Physical Science Courses

  • PHYSICS                             (9625)                    Grades 11-12                       6 Credits

    Prerequisite:  

    • Successful completion of Chemistry Honors or Chemistry CP, and
    • Successful completion of an Algebra II course

    This course is designed for the inquisitive student who desires to know and understand the physical world in which he/she lives and desires to develop an ability to analyze critically and synthesize logically. The course of study is equally applicable to the scientist and humanitarian. Due to the nature of the material under study, course work includes laboratory investigations and problem solving. Topics include concepts of motion, mo­tion in the heavens, mechanics, light, electro­magnetism, models of the atom, and nuclear structure.
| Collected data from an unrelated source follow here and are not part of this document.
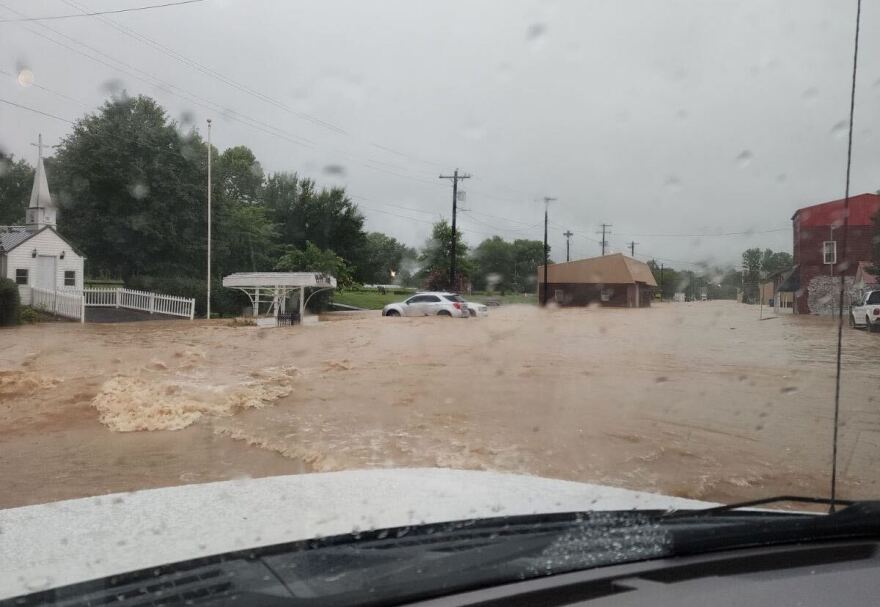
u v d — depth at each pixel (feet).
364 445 20.20
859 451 19.35
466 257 148.25
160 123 127.85
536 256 181.78
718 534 5.51
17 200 153.58
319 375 34.94
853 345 52.85
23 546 5.67
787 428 22.17
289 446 20.10
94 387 30.35
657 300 213.46
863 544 5.62
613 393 29.45
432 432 21.93
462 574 4.77
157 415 24.20
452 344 51.67
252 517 6.48
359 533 5.82
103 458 18.71
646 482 16.37
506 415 24.50
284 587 4.58
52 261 90.53
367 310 130.41
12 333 61.41
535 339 56.65
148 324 75.61
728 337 60.49
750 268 141.08
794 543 5.63
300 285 73.61
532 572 4.90
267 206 161.58
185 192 126.62
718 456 18.85
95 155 119.55
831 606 4.40
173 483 16.28
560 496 7.58
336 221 155.53
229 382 32.27
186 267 129.59
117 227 123.13
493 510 6.73
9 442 20.63
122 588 4.65
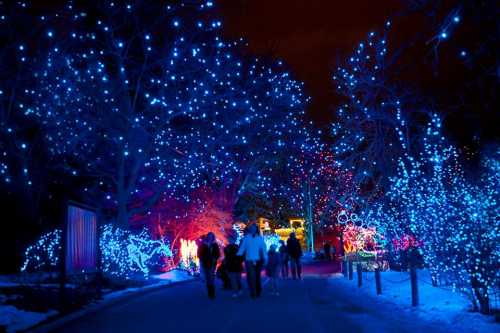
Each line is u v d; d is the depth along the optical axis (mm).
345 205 33344
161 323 10969
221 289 19094
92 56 23891
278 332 9688
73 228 13258
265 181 44438
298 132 41375
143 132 24953
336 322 10852
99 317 12078
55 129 23359
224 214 33531
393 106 24906
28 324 10055
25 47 22906
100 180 28047
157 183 27812
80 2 25266
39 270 22594
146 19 26469
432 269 13953
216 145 31797
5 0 22781
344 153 32438
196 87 27141
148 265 26359
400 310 12320
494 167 18359
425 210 13992
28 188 24031
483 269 10391
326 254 45031
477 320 9797
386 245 23266
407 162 21938
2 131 22688
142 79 27422
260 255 15883
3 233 23234
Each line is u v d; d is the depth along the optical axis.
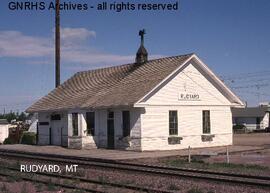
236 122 91.56
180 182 17.48
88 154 30.73
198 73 35.69
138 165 23.73
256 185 16.08
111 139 34.88
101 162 26.52
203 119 35.84
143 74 36.34
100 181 17.64
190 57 34.47
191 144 34.81
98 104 35.00
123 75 38.88
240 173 19.91
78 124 36.44
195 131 35.19
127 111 33.50
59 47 47.78
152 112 32.78
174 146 33.72
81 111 36.22
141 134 32.22
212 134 36.19
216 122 36.69
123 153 30.81
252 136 58.84
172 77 34.00
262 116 88.94
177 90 34.31
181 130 34.34
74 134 37.12
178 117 34.22
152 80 33.84
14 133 54.16
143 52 38.84
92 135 36.31
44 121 43.44
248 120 90.50
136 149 32.53
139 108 32.38
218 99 36.91
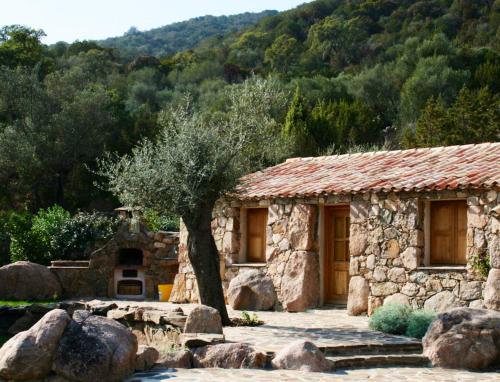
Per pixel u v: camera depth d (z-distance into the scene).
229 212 20.97
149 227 26.05
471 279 16.33
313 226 19.45
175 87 73.38
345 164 21.47
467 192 16.56
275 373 10.91
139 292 23.70
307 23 102.19
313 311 18.81
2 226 28.34
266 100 31.27
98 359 9.97
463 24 77.81
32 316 17.45
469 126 40.09
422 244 17.41
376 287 17.81
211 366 11.45
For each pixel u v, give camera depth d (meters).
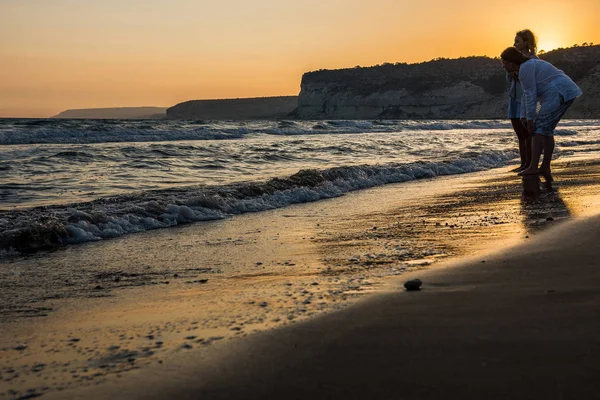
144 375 2.09
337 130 29.95
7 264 4.63
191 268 4.27
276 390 1.84
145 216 6.59
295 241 5.18
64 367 2.29
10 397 2.01
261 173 11.51
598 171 9.38
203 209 7.08
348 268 3.90
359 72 181.25
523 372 1.80
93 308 3.29
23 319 3.11
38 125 24.73
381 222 6.03
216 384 1.93
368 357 2.04
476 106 151.50
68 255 4.96
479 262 3.57
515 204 6.50
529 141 9.59
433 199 7.74
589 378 1.72
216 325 2.70
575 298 2.56
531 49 8.78
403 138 23.77
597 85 136.88
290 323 2.57
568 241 3.94
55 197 8.38
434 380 1.80
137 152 15.34
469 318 2.39
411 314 2.53
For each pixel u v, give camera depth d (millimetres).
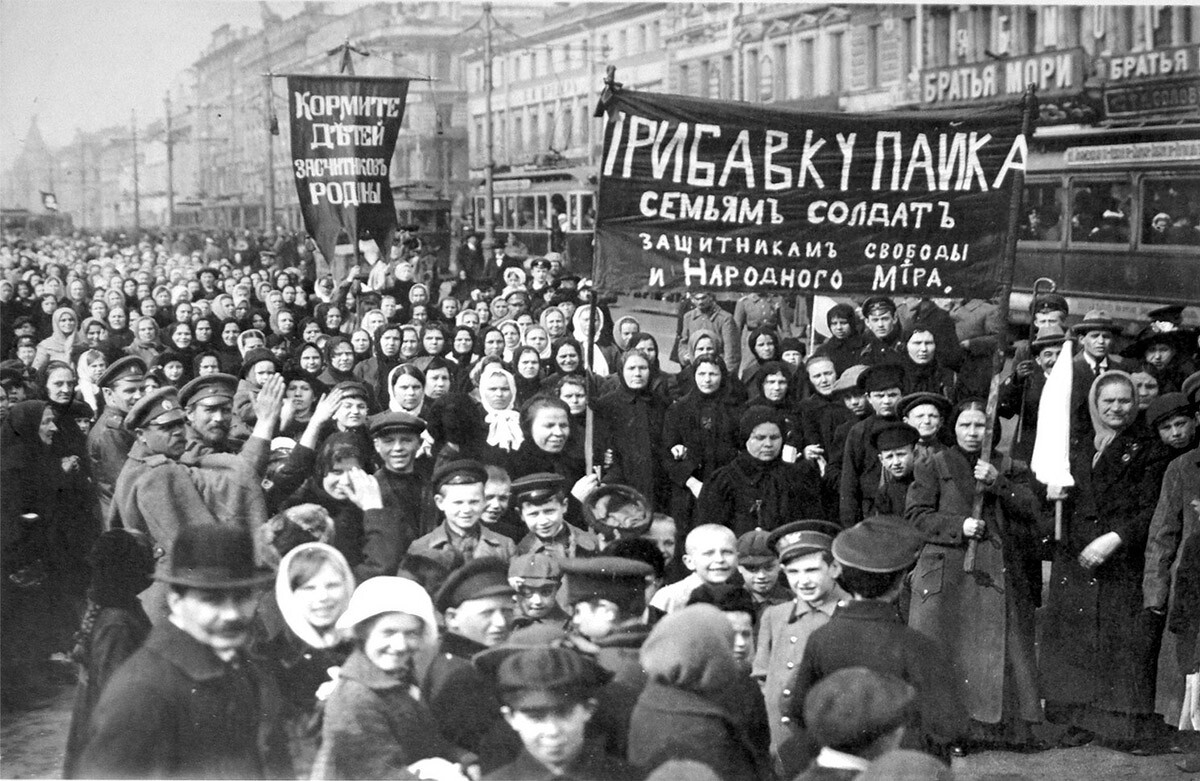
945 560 6180
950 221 6738
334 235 9750
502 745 4984
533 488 5945
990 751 6254
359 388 6484
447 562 5789
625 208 6730
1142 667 6266
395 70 13102
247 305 11125
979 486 6230
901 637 4969
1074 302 13422
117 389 7238
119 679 4246
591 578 5148
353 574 5801
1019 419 7492
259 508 5977
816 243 6730
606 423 7184
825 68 17594
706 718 4641
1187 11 13227
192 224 13289
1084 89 14023
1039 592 6410
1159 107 13227
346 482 6016
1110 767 6062
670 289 6754
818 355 7746
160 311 10719
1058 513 6414
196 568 4348
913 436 6344
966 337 10344
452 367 8484
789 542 5465
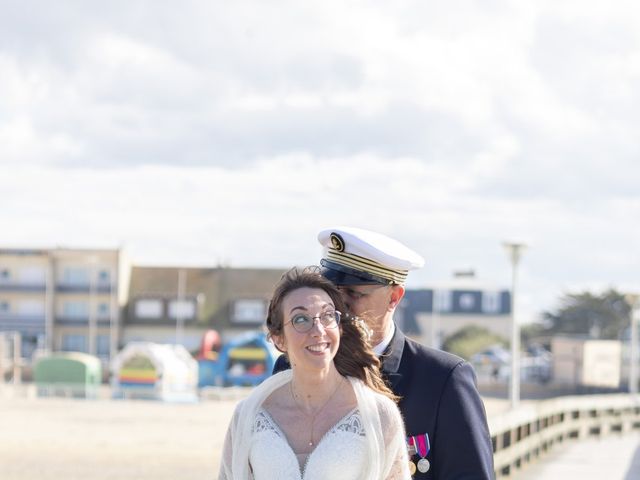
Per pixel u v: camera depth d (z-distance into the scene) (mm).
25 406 39219
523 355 93000
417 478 3719
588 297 103562
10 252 77562
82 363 52188
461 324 84500
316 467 3381
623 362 59562
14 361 64812
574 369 58625
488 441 3771
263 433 3473
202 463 21016
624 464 16516
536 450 17406
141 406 40625
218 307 77062
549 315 105250
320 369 3449
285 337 3521
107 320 76812
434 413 3742
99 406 39844
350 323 3600
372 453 3406
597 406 23797
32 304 77375
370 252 3844
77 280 77500
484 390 61062
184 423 32062
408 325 83312
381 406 3479
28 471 19547
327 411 3480
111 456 22234
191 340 76750
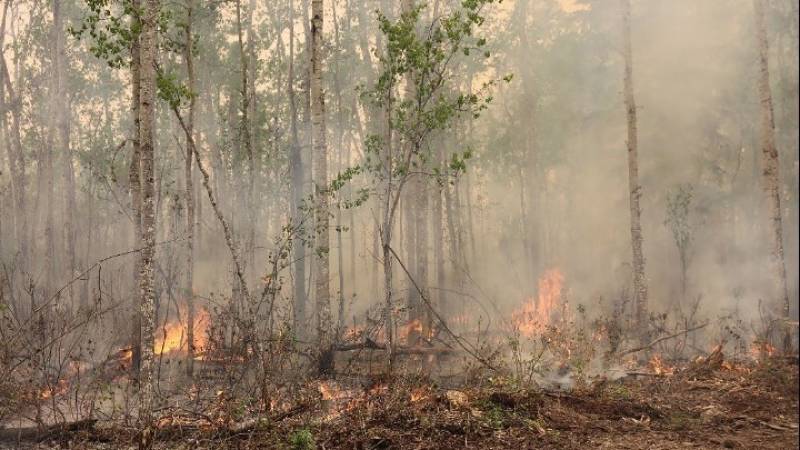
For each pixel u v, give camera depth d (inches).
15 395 298.4
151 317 293.7
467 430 298.5
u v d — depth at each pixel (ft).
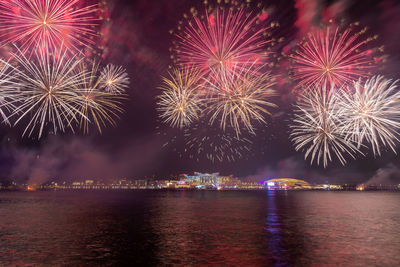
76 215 169.68
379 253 68.18
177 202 330.75
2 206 255.09
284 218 151.84
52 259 62.95
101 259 63.10
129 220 142.72
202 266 57.77
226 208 231.09
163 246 77.20
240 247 75.87
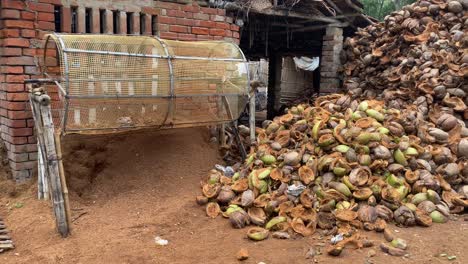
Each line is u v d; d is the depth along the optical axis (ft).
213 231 16.56
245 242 15.47
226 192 18.37
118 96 17.94
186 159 21.52
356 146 17.94
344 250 14.39
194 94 20.29
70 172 20.11
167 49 19.63
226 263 13.96
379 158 17.60
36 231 16.87
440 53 25.39
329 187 17.19
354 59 32.89
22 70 19.93
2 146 21.25
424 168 18.24
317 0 30.40
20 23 19.62
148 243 15.57
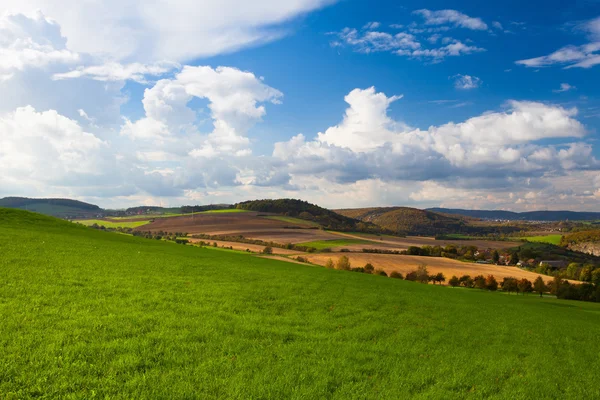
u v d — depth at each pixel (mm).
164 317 18719
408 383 14383
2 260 27984
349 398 12406
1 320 15594
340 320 22891
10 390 10508
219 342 16156
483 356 19391
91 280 25391
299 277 39250
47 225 61219
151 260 38406
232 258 57438
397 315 26594
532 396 14906
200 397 11242
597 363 21297
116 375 12109
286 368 14156
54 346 13586
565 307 63375
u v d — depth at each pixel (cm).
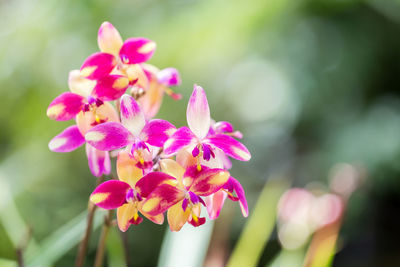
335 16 183
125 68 51
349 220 162
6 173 133
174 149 49
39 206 137
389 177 161
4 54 141
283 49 182
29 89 144
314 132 191
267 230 63
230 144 49
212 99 185
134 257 150
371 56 183
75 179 151
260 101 196
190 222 50
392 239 175
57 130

    PHYSICS HONORS                        (9626)                    Grade 11-12                        6 Credits (Honors)

    Prerequisite:

    • Minimum course grade of B- in Chemistry Honors, or
    • Minimum course grade of A- in Chemistry CP, and
    • Successful completion of an Algebra II course

    This is an accelerated full-year introductory physics program designed for the mathemati­cally and scientifically oriented student. A strong emphasis is placed on analytical thought and problem solving. Topics taught include: the nature and cause of motion, resolution and composition of forces, curvilin­ear and harmonic motion, conservation of energy and momentum, thermodynamics, dynamics, mechanical waves, geometric and physical optics, and electromagnetic theory. Attention will also be given to special relativ­ity, alternating current theory, and electronic devices.


    AP PHYSICS                      (9627)                    Grade 12                              10 Credits (AP)

    Prerequisite:

    • Minimum course grade of B- in Physics Honors, or
    • Minimum course grade of A- in Physics, and
    • Concurrently taking either AP Calculus or Calculus Honors

    The AP Physics course ordinarily forms the first part of the college sequence that serves as the foundation in physics for students majoring in the physical sciences or engineering. The sequence is parallel to or proceeded by mathematics courses that include calculus. Methods of calculus are used wherever appropriate in formulating physical prin­ciples and in applying them to physical problems. Strong emphasis is placed on solving a variety of challenging problems, some requiring calculus. The course is the first part of a sequence which in college is sometimes a very intensive one-year course but which usually extends over one and one-half to two years.  COMPLETION OF A SUMMER ASSIGNMENT IS REQUIRED.